Despite its imperfections, Sunday was no time to brood about plays missed or lessons learned the hard way. Screw it, Brady seemed to say. They were going to the Super Bowl. It was OK to smile.  

"It was a good day," Brady said. "I mean, we're going to the Super Bowl, man. [Expletive], you've got to be happy now."

The Super Bowl berth is the ninth in franchise history -- more than any other club -- and the seventh with Brady and coach Bill Belichick. By throwing for 384 yards and three touchdowns on 32-of-42 passing, Brady tied Joe Montana for the most postseason games (nine) with three touchdown passes. 

Brady will also claim the record for Super Bowls played when he and the Patriots head to Houston. And if they win, he'll tie Charles Haley for most Super Bowl wins for a player (five).

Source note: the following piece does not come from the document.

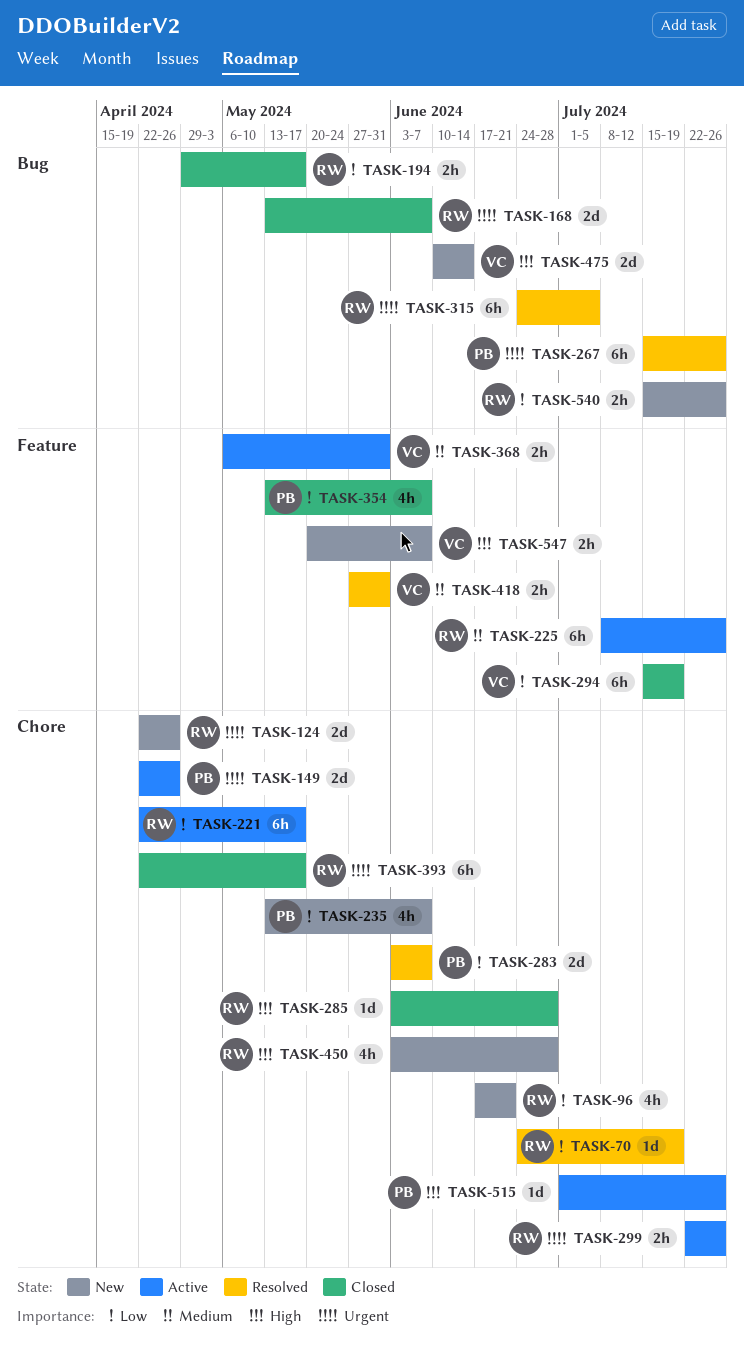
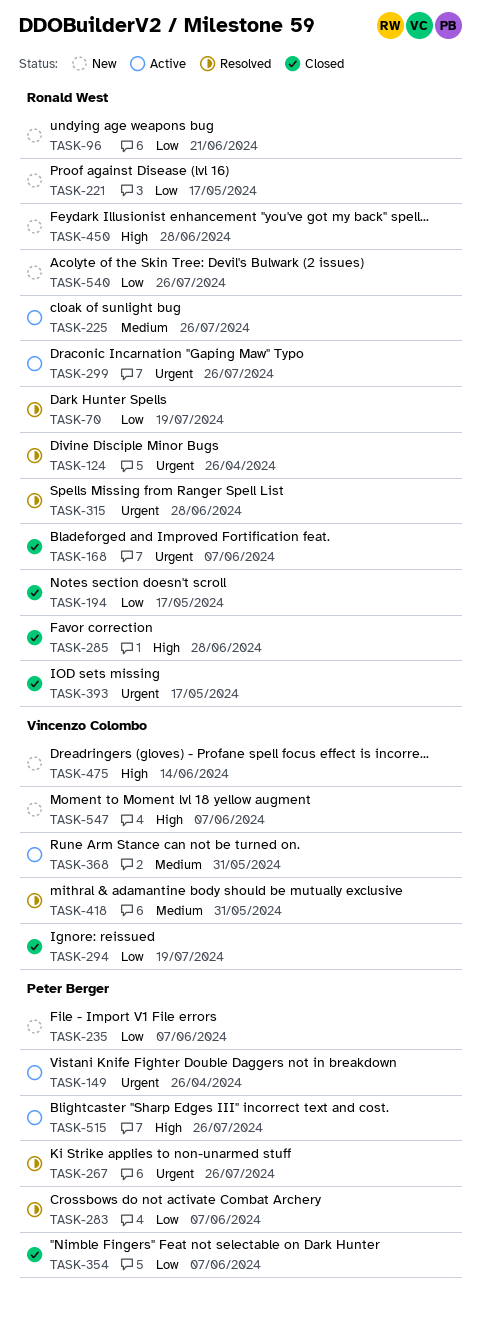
TASK-124, status: New -> Resolved
TASK-221, status: Active -> New
TASK-315, due: Jul 5 -> Jun 28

Those are lofty numbers made even more significant, perhaps, due to the fact that Brady wasn't allowed to start this season as his team's quarterback. He was asked during Sunday's postgame press conference if it was personally satisfying to get back to the Super Bowl despite having to serve a four-game suspension due to Deflategate.

"Well, that's because of the hard work of a lot of people from my coaches to my teammates to our families that support us," he said. "It takes a lot of people, a lot of hard work and a lot of effort over the course of many months. This didn't start at 6:40 tonight.

"This thing started in April. It really started before that in free-agency when we were picking up guys like [Chris] Hogan and drafting guys like Malcolm Mitchell and guy who were in rehab like [LeGarrette Blount] and [Dion Lewis] and [James Develin] and Nate [Solder]. It's a lot of hard work. There are only two teams left standing, and I'm happy we're one of them."

They're going to the Super Bowl. He has to be happy now.